On 10/06/2015 08:04 AM, Andrew MacLeod wrote:
No commenting on the quality of python code... :-) I was
learning python on the fly.    Im sure some things are QUITE awful.,

Yeah, the general impression is of fairly ad-hoc code. Not sure how
much can be done about this.
they were never intended as general purpose tools, they were developed
over multiple iterations and bugfixing and never properly designed..
they were never originally intended for public submission, so they
suffer...  and I'm not interested in rewriting them yet again
So a little background for Bernd.

The tangled mess that our header files has been makes it extremely difficult to do something introduce a new classes/interfaces to improve the separation of various parts of GCC. Consider the case if we wanted to drop trees from gimple onward by initially wrapping trees in a trivially compatible class then converting files one by one to use the new representation.

We'd want to be able to do the conversion, then ensure ourselves that the old interfaces couldn't sneak in. Getting there required some significant header file deconstruction, then reconstruction.

So Andrew set forth to try and untangle the mess of dependencies, remove unnecessary includes, etc etc. He had the good sense to write some scripts to help :-0

A few months ago as this stage of refactoring header files as nearing completion, I asked Andrew how we were going to prevent things from getting into the sorry shape we were in last year. From that discussion the suggestion that he should polish up his scripts and submit them for inclusion into the contrib/ subdirectory for future reference/use.

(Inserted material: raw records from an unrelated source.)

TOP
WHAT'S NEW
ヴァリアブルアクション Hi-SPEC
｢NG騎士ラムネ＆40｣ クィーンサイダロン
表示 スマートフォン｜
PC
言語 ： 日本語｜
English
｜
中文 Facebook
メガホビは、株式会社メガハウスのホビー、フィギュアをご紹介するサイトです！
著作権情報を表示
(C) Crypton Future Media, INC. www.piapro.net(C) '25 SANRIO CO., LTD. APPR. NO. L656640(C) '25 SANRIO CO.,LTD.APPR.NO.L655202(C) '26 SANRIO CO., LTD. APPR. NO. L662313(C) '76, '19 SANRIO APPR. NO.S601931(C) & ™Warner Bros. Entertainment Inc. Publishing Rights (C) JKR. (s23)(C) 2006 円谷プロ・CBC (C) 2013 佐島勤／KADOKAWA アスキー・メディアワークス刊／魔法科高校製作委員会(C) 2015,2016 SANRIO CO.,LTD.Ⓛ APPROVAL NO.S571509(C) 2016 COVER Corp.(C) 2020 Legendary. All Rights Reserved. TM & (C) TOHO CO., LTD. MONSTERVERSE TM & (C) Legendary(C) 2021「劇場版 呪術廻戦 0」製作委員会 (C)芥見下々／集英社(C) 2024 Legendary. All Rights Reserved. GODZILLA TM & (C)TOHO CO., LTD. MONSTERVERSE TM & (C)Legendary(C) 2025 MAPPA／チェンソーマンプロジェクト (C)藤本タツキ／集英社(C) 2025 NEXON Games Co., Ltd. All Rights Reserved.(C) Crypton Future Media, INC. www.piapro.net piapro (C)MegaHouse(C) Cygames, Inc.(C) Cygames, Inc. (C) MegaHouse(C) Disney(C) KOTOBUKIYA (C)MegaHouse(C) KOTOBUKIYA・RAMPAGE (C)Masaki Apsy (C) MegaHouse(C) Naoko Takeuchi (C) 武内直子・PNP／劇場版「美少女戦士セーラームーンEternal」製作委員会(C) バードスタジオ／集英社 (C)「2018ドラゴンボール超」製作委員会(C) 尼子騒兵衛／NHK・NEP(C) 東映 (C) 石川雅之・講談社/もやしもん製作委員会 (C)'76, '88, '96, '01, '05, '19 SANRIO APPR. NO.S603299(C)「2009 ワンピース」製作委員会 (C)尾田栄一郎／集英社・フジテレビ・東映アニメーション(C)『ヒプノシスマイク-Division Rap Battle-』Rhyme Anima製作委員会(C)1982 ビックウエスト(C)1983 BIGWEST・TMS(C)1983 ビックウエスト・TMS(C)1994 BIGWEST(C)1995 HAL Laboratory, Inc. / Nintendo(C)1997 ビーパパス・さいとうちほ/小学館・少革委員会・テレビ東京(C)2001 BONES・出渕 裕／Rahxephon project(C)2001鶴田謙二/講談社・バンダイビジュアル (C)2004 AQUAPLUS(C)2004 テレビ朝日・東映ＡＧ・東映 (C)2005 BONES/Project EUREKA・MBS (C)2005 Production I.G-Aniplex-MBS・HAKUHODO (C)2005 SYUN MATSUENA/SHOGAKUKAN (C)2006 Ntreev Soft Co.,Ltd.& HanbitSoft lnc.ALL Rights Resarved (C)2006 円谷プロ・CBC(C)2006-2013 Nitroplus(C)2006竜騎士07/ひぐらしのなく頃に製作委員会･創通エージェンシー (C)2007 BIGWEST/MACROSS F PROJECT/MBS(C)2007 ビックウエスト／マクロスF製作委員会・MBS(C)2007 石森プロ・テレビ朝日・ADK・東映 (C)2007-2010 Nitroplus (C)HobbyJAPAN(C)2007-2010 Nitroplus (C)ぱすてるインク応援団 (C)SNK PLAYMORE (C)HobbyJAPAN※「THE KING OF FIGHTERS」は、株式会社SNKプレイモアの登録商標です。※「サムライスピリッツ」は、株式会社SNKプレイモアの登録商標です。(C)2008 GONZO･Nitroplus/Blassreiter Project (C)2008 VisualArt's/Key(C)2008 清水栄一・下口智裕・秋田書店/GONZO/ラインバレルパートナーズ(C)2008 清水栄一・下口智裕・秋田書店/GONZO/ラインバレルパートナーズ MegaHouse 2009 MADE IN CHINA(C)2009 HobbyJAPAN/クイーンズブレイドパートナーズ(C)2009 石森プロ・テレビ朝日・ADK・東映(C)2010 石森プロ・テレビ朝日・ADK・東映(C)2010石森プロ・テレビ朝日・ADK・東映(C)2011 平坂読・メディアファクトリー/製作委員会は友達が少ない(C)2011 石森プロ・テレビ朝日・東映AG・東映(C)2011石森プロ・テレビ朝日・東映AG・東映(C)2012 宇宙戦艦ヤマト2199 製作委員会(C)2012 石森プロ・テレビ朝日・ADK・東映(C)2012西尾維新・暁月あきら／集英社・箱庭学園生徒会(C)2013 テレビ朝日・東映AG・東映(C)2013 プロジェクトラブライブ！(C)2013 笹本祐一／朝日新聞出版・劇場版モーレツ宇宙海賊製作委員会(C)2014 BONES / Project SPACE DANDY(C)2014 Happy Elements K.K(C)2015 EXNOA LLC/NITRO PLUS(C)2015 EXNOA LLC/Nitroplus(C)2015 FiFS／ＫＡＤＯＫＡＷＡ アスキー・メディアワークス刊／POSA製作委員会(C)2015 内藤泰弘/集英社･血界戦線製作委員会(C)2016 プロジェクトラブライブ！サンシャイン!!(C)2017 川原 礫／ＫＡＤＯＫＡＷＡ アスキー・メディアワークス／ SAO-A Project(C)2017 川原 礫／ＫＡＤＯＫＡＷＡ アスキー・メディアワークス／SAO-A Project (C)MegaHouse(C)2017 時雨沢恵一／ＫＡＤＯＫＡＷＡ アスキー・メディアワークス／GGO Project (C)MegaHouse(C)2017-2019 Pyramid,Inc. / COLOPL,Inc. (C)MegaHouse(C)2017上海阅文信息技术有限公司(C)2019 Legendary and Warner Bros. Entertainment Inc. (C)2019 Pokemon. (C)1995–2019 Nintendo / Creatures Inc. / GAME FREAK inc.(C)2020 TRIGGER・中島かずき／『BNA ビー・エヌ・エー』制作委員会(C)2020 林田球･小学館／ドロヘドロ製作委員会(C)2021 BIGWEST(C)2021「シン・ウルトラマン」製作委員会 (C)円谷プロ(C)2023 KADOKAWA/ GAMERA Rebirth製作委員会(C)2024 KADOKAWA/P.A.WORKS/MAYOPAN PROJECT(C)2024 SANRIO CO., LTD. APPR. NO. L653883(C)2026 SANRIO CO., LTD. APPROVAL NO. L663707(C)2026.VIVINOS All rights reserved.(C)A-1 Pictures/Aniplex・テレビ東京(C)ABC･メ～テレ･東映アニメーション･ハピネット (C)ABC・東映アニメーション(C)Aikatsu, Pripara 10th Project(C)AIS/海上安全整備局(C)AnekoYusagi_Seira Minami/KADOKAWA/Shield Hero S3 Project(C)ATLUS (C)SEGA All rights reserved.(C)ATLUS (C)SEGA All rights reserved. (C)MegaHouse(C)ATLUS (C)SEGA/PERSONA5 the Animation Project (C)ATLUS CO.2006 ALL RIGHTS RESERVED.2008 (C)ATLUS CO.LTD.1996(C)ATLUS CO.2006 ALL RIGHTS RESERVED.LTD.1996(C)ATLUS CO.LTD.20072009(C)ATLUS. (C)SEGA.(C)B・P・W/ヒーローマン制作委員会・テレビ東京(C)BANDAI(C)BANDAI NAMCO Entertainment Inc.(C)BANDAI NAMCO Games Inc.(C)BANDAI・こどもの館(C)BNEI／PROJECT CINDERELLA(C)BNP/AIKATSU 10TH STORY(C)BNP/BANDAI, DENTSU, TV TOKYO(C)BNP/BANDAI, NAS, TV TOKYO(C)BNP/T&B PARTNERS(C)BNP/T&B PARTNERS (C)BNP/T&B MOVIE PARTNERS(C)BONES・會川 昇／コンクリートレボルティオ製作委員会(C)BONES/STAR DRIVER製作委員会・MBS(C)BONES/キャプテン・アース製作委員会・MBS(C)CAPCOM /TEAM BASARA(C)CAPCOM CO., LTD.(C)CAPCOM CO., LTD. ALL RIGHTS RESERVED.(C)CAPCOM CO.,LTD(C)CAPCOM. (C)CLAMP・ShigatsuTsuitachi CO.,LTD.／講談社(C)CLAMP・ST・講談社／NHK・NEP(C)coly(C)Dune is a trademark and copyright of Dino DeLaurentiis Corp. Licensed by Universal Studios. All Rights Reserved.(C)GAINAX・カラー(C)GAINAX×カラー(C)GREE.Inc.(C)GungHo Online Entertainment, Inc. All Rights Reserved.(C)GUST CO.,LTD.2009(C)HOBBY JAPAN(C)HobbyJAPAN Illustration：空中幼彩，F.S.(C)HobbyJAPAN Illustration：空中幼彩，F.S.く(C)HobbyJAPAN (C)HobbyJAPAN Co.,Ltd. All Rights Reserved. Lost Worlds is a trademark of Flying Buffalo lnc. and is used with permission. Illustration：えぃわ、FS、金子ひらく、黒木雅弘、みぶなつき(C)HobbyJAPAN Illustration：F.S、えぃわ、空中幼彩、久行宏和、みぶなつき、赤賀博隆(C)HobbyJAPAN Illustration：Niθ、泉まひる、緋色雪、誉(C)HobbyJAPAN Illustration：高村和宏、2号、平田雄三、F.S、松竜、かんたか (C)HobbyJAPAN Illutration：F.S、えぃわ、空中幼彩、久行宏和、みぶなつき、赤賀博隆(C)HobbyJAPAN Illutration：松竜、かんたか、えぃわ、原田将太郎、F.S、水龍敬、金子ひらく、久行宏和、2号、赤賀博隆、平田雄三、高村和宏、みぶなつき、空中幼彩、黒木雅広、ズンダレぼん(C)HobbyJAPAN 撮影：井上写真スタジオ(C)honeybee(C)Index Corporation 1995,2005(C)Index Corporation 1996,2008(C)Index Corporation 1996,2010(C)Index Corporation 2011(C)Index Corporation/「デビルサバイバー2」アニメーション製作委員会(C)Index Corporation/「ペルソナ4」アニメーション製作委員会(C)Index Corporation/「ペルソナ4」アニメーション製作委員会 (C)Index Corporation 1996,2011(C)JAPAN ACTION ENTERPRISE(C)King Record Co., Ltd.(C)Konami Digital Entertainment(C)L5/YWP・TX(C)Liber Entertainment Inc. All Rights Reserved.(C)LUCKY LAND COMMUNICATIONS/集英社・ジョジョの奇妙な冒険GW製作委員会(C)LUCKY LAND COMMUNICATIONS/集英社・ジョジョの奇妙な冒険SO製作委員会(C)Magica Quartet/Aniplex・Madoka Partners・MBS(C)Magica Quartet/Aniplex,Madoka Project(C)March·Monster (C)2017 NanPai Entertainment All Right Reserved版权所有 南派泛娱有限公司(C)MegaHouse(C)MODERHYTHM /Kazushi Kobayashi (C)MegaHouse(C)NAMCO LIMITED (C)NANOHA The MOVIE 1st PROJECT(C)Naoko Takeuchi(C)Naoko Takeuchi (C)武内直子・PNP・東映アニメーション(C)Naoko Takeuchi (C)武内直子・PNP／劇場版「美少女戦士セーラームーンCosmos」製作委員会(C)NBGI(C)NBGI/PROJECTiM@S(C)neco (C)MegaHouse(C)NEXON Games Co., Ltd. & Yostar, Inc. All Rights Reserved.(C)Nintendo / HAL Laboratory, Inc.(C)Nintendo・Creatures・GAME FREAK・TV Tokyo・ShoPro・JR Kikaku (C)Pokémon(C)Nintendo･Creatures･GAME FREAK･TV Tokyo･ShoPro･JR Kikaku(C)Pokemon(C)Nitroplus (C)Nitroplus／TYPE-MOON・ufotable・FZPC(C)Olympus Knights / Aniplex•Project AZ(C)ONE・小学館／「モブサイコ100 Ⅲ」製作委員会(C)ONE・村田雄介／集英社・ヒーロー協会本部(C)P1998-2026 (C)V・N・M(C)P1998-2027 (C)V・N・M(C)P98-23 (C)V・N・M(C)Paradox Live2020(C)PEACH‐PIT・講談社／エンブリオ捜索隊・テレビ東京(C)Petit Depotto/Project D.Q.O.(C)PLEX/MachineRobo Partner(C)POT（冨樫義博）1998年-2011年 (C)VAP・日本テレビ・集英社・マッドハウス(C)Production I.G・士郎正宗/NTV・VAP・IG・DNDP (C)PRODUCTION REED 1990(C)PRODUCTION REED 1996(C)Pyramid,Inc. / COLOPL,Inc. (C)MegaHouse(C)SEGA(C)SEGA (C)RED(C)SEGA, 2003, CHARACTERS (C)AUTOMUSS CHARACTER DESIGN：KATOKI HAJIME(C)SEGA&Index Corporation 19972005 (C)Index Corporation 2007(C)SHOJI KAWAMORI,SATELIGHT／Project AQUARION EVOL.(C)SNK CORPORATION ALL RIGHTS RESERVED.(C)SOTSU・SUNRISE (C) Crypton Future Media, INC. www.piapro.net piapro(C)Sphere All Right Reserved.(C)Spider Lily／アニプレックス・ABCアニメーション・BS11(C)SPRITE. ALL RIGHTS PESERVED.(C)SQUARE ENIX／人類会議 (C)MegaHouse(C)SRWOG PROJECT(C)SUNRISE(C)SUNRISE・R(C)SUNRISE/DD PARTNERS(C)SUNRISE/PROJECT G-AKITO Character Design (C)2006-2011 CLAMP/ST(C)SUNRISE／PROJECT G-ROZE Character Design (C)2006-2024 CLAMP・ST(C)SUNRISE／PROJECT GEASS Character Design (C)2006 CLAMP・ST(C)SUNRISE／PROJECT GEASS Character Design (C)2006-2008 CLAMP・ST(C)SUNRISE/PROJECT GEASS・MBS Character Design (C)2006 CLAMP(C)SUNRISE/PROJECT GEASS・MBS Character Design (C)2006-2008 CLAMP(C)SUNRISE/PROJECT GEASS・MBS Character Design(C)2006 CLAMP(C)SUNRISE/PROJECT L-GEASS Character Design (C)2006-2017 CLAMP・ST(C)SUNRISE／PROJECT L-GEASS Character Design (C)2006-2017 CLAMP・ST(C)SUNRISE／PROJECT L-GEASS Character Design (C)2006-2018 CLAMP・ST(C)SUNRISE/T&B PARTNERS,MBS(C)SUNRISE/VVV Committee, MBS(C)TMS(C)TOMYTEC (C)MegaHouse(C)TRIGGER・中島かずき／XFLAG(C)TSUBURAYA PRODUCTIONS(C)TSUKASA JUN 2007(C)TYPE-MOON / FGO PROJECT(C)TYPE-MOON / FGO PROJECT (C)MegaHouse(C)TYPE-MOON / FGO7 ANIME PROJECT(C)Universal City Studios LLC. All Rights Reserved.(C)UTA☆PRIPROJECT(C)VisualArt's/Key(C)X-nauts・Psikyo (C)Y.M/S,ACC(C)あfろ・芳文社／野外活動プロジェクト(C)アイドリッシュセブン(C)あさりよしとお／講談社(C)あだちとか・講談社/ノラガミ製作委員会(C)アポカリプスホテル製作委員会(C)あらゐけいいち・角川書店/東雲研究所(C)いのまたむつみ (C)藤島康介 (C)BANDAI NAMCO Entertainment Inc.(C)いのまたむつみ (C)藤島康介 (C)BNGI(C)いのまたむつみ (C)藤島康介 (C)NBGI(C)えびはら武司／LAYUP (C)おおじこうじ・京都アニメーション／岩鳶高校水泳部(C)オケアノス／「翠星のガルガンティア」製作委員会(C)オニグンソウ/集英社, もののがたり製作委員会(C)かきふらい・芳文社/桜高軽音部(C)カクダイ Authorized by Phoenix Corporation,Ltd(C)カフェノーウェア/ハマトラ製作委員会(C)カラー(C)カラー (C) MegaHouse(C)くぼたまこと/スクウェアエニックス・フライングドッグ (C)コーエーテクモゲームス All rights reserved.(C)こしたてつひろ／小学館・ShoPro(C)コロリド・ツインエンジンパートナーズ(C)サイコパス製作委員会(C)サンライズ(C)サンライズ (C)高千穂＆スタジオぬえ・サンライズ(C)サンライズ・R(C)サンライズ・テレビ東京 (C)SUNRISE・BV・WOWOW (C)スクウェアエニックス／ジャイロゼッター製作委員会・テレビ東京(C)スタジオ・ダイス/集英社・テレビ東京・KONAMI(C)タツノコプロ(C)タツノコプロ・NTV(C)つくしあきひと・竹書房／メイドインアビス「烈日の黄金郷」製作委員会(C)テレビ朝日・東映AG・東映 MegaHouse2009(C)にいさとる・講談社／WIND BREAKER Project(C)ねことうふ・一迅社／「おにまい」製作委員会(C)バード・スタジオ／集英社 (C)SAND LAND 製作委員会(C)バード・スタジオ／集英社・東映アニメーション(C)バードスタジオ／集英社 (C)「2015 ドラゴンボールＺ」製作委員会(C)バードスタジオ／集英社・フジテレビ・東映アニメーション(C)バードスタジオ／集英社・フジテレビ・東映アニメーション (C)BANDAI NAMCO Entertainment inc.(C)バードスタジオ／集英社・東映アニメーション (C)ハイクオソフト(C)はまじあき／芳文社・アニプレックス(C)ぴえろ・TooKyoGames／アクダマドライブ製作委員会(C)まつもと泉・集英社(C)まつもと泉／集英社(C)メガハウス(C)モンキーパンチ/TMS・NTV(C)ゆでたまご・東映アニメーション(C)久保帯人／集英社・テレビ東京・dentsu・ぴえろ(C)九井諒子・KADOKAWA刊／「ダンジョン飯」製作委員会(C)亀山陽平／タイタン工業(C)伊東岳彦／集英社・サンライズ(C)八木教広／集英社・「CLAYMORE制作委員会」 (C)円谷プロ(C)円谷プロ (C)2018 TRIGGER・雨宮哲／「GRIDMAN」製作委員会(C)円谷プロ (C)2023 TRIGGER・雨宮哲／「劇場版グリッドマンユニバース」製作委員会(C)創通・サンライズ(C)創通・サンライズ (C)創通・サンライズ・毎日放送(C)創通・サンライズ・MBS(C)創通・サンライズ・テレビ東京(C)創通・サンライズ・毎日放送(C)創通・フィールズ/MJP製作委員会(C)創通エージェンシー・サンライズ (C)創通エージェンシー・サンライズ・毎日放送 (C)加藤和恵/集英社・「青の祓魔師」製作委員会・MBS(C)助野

Ideally we'd occasionally run those scripts to ensure that we don't muck things up too badly again in the future.

Anyway, that's how we got here. The scripts are just helper tools, but I wouldn't consider them a core part of GCC. Obviously the cleaner and easier to run, the better.

It's interesting that a lot of work done by Andrew has ended up mirroring stuff I'm reading these days in Feathers' book.